One of the better security features in Microsoft's default web browser, Edge, has been the Custom Primary Password, an optional master password they created to authenticate autofill information. Unfortunately, that just changed, as the Custom Primary Password was completely removed from Edge in a June 4, 2026, update, leaving only device authentication. 

Users can still use other on-device authentication methods, such as Windows Hello on Windows (PIN, facial recognition, and fingerprint scanning), Touch ID on Mac, and device passwords. Microsoft is aiming to make using the password manager in Edge both convenient and secure, but people who prefer to use the Custom Primary Password as a separate, hardware-independent form of authentication are left with options they've been actively avoiding. 

Microsoft has been at war with passwords, something that became more apparent when it made passwordless sign-in the default for Microsoft accounts. Passkeys are now front and center and more secure, as they're phishing-resistant and cannot be reused or guessed. Users who want to continue using a master password will have to rely on third-party options.

Many security experts see passwords as the weakest link in the security chain. In a press statement by NordVPN (via TechRadar Pro), Ignas Valancius, the VP of engineering, said people would rather reuse passwords across accounts or switch a letter or number to create variations when managing too many passwords, making them easy to guess for a determined hacker. Microsoft said it blocks 7,000 password-related hacking attempts a second, but the problem with the complete removal of the Custom Primary Password is that it eliminates choice and flexibility, especially for people who actually make strong, unique, and memorable passwords.
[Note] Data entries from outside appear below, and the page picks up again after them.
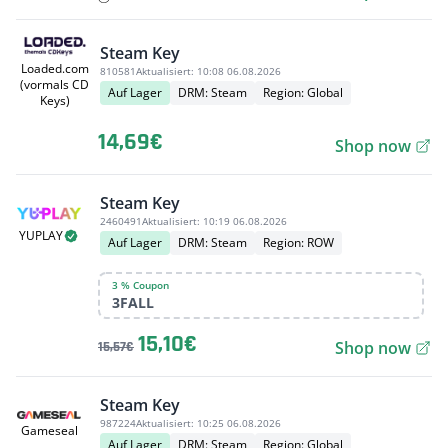
Steam Key
Loaded.com
810581
Aktualisiert:
10:08 06.08.2026
(vormals CD
Auf Lager
DRM: Steam
Region: Global
Keys)
14,69€
Shop now
Steam Key
2460491
Aktualisiert:
10:19 06.08.2026
YUPLAY
Auf Lager
DRM: Steam
Region: ROW
3 % Coupon
3FALL
15,10€
Shop now
15,57€
Steam Key
987224
Aktualisiert:
10:25 06.08.2026
Gameseal
Auf Lager
DRM: Steam
Region: Global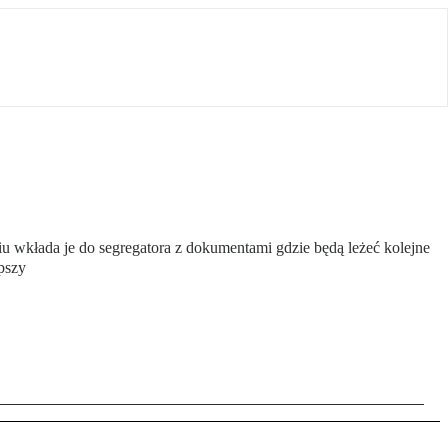
u wkłada je do segregatora z dokumentami gdzie będą leżeć kolejne
epszy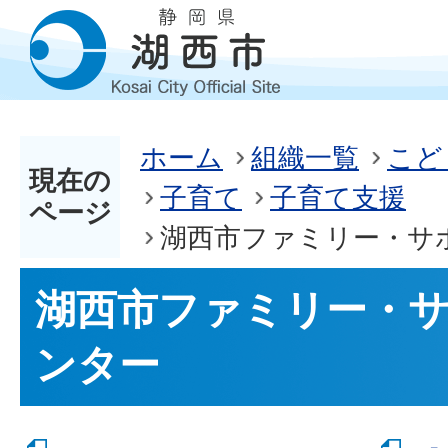
ホーム
組織一覧
こど
現在の
子育て
子育て支援
ページ
湖西市ファミリー・サ
湖西市ファミリー・
ンター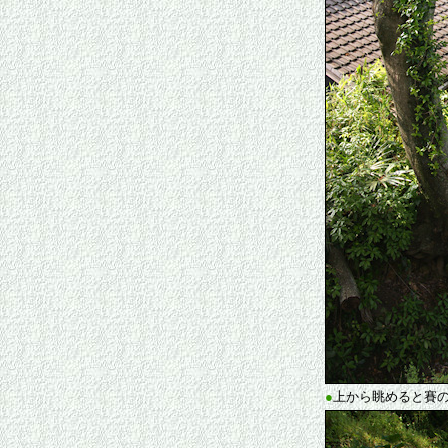
●
上から眺めると賽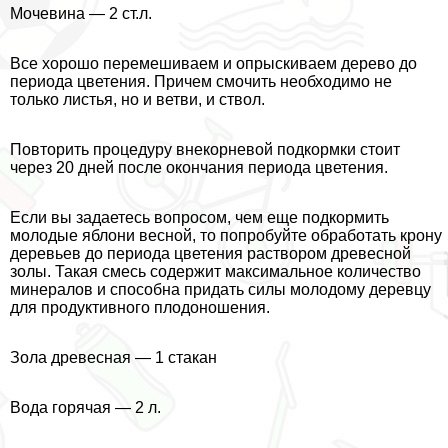
Мочевина — 2 ст.л.
Все хорошо перемешиваем и опрыскиваем дерево до
периода цветения. Причем смочить необходимо не
только листья, но и ветви, и ствол.
Повторить процедуру внекорневой подкормки стоит
через 20 дней после окончания периода цветения.
Если вы задаетесь вопросом, чем еще подкормить
молодые яблони весной, то попробуйте обработать крону
деревьев до периода цветения раствором древесной
золы. Такая смесь содержит максимальное количество
минералов и способна придать силы молодому деревцу
для продуктивного плодоношения.
Зола древесная — 1 стакан
Вода горячая — 2 л.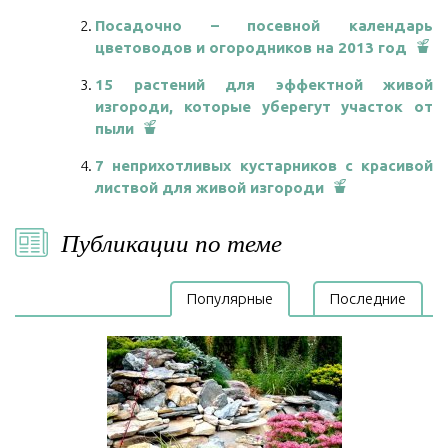
Посадочно – посевной календарь
цветоводов и огородников на 2013 год
15 растений для эффектной живой
изгороди, которые уберегут участок от
пыли
7 неприхотливых кустарников с красивой
листвой для живой изгороди
Публикации по теме
Популярные
Последние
Using a master password allows power users to create a layered security setup, with Edge having its own separate authentication method that's independent of the device-based options. Now that Microsoft has reduced it to a single layer, it creates a problem, especially for those who relied on it in shared environments. Anyone who can access the device locally with a stolen PIN or device password can also access the password manager.
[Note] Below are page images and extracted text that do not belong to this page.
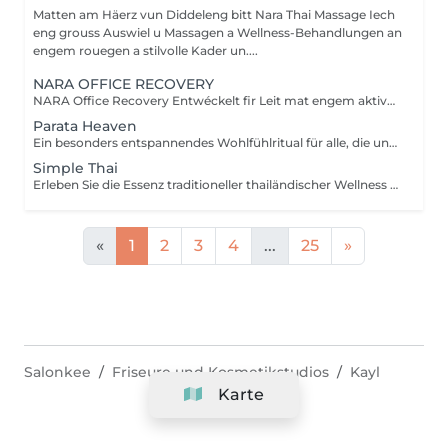
Matten am Häerz vun Diddeleng bitt Nara Thai Massage Iech
eng grouss Auswiel u Massagen a Wellness-Behandlungen an
engem rouegen a stilvolle Kader un....
NARA OFFICE RECOVERY
NARA Office Recovery Entwéckelt fir Leit mat engem aktive Beruff, déi ënner Middegkeet duerch Bildschiermaarbecht, Verspanungen am Hals- a Schëllerberäich, midd Aen, Energiemangel oder alldeeglechem Stress leiden. Office Reset 30 Min. · 69 € Eng intensiv Express-Behandlung, déi Verspanungen am Uewerkierper léist an de Geescht berouegt ideal, wann Dir nëmme wéineg Zäit hutt. Enthält: Massage vum ieweschte Réck Hals- a Schëllermassage Akupressur-Kappmassage Geziilt Uwendung vu waarme Steng Ofkillend Jademask fir d'Aen Resultater: Méi entspaant Muskelen E méi liicht Gefill am Kapp Entspaant an erfrëscht Aen E méi rouege Geescht Ideal fir an der Mëttespaus oder no der Aarbecht. Office Reset Plus 45 Min. · 89 € Eng méi intensiv Behandlung vum Uewerkierper, ergänzt duerch eng entspaanend Foussmassage fir midd a schwéier Féiss. Enthält: Massage vum ieweschte Réck Hals- a Schëllermassage Akupressur-Kappmassage Entspanend Foussmassage Geziilt Uwendung vu waarme Steng Ofkillend Jademask fir d'Aen Resultater: Manner Verspanungen duerch laangt Sëtzen Erfrëscht Féiss a Been Nei Energie E méi entspaan de Kierper an e méi rouege Geescht Executive Recovery 75 Min. · 139 € Eist komplett Ritual vu Kapp bis Fouss, speziell entwéckelt fir ugesammelte Stress an déif kierperlech Middegkeet ze reduzéieren. Enthält: Intensiv Réckmassage Hals- a Schëllermassage Akupressur-Kappmassage Akupressur vun den Hänn Foussreflexologie Geziilt Uwendung vu waarme Steng Entspanung vun den Ae mat enger ofkillender Jademask Resultater: Déif Entspanung vun de Muskelen E méi liichten a revitaliséierte Kierper E méi rouege Geescht Nei Balance a Vitalitéit All eis Behandlunge gi mat biologeschem Kokosnossueleg a biologeschen Aromatherapie-Ueleger duerchgefouert. Si maachen d'Haut mëll, reduzéieren d'Muskelverspanungen a fërderen eng déif Entspanung.
Parata Heaven
Ein besonders entspannendes Wohlfühlritual für alle, die unter Stress, Verspannungen oder geistiger Erschöpfung leiden. Die Kombination aus einer 60-minütigen Indischen Kopf- & Schultermassage und einer 30-minütigen Office-Syndrom Rücken- & Schultermassage konzentriert sich auf Kopfhaut, Nacken, Schultern und oberen Rücken, um Spannungen zu lösen und ein Gefühl von Leichtigkeit und Wohlbefinden zu schaffen. Enthalten sind: Indische Kopf- & Schultermassage 60 Min. Office-Syndrom Rücken- & Schultermassage 30 Min.
Simple Thai
Erleben Sie die Essenz traditioneller thailändischer Wellness in einem harmonischen Wohlfühlritual. Entwickelt, um den Körper zu entspannen, muskuläre Verspannungen zu lösen, die Durchblutung zu fördern und ein lang anhaltendes Gefühl von Balance und Wohlbefinden zu schenken. Enthalten sind: Traditionelle Thai-Ölmassage 90 Min. Thai-Fußreflexzonenmassage 45 Min.
«
1
2
3
4
...
25
»
Salonkee
Friseure und Kosmetikstudios
Kayl
Karte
Furthermore, the Custom Primary Password is not dependent on hardware. Windows Hello's biometric options, although more secure, are not always reliable, which is a source of frustration for many. Fingerprint scanners can sometimes fail to read, especially if they're dirty, broken, or the person's fingers are wet. Windows Hello's facial recognition also has a quirk: it doesn't work in the dark or in low-light conditions.
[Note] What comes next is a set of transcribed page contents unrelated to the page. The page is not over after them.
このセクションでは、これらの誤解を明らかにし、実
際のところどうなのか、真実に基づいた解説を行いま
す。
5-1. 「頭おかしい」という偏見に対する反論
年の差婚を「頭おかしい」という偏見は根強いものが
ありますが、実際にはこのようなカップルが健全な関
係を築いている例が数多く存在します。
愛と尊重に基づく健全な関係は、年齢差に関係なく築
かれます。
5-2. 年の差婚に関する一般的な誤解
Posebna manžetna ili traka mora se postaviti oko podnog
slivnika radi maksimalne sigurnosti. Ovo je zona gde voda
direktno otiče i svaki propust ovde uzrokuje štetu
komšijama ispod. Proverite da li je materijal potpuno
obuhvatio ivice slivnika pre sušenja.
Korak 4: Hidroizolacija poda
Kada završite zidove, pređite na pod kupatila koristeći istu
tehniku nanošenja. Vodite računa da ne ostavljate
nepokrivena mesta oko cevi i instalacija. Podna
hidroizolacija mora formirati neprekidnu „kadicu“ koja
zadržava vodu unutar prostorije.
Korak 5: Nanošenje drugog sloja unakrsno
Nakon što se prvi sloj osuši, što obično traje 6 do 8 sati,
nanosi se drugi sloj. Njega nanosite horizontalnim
People who still want to use a master password can try third-party password managers that support the feature. Good examples are Bitwarden and NordPass. They use zero-knowledge encryption, meaning that even the providers do not know what it is, protecting it from exposure in a data breach. If you forget the master password, you might be asked to use a recovery code (something only you know) or to reset your account. The latter was one of the biggest drawbacks of the Custom Primary Password in Edge — it was virtually unrecoverable.

Master passwords were designed to eliminate the risk of weak and repeated passwords. You create a single, strong, unique, and memorable password that lets you into your password vault filled with auto-generated passwords for your favorite sites. The biggest reason why the current security trends are moving away from passwords is that they're difficult to manage and highly phishable.

Luckily, vaults are also protected by multi-factor authentication and passkeys. But they can still be stolen and put other accounts where they've been reused at risk. We are entering an era in which Microsoft considers passwords a legacy authentication method, and it's hard to see others not following suit.